INFORMATION section start

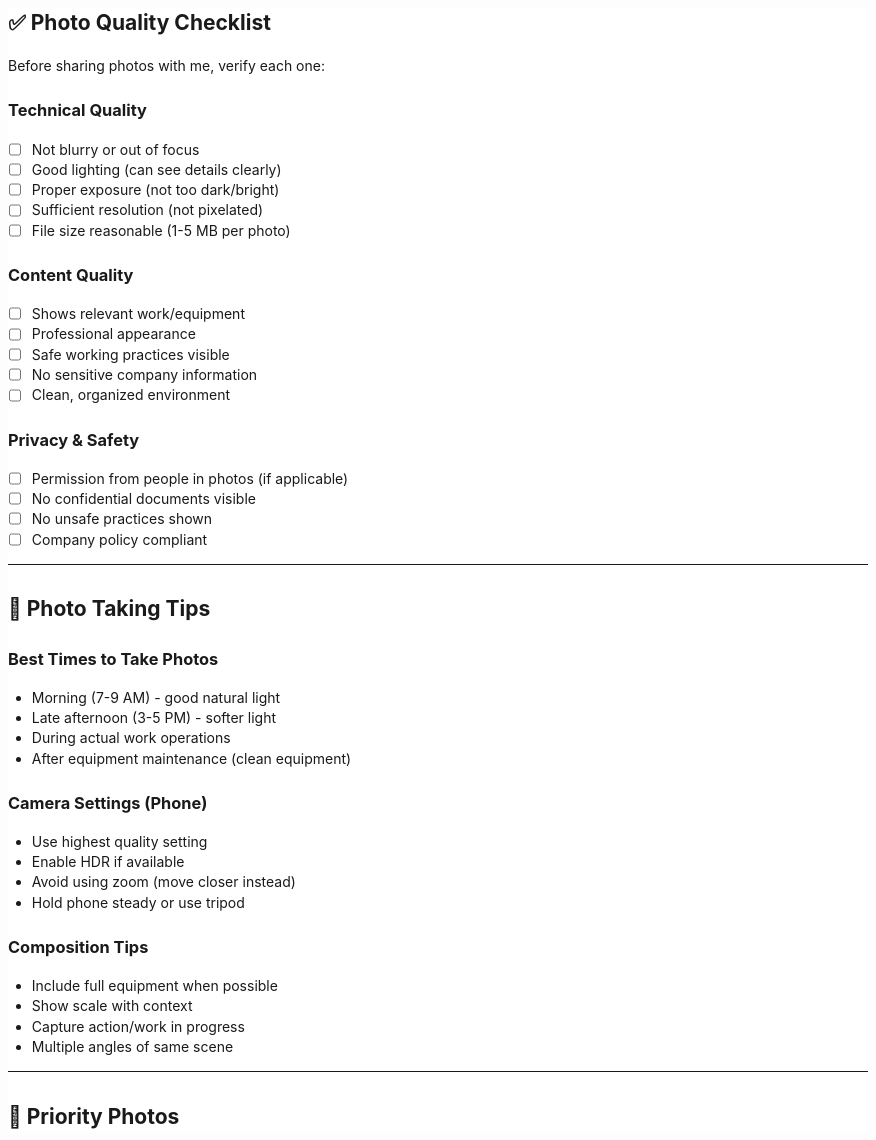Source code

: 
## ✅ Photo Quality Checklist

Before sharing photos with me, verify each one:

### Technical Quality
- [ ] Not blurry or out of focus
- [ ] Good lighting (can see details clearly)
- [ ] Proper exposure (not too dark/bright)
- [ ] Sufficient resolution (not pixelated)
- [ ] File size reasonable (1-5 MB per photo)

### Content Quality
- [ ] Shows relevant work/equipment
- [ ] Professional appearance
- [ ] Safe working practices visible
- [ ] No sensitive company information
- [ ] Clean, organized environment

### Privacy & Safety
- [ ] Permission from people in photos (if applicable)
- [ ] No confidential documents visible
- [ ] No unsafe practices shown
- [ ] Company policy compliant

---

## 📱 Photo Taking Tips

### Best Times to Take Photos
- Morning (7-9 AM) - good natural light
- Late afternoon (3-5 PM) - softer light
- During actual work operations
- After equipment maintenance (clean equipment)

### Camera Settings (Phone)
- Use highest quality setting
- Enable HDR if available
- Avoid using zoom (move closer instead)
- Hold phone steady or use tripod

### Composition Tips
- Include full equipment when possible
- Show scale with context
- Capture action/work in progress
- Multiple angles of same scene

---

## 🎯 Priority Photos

INFORMATION section end

◆ WHAT IS REQUIRED ◆
Nothing but the lines from the first line of the data through the line with "- [ ] Safe working practices visible" belongs in the answer, copied exactly and without pictures.

◆ EXERCISE ANSWER ◆
Source code

: 
## ✅ Photo Quality Checklist

Before sharing photos with me, verify each one:

### Technical Quality
- [ ] Not blurry or out of focus
- [ ] Good lighting (can see details clearly)
- [ ] Proper exposure (not too dark/bright)
- [ ] Sufficient resolution (not pixelated)
- [ ] File size reasonable (1-5 MB per photo)

### Content Quality
- [ ] Shows relevant work/equipment
- [ ] Professional appearance
- [ ] Safe working practices visible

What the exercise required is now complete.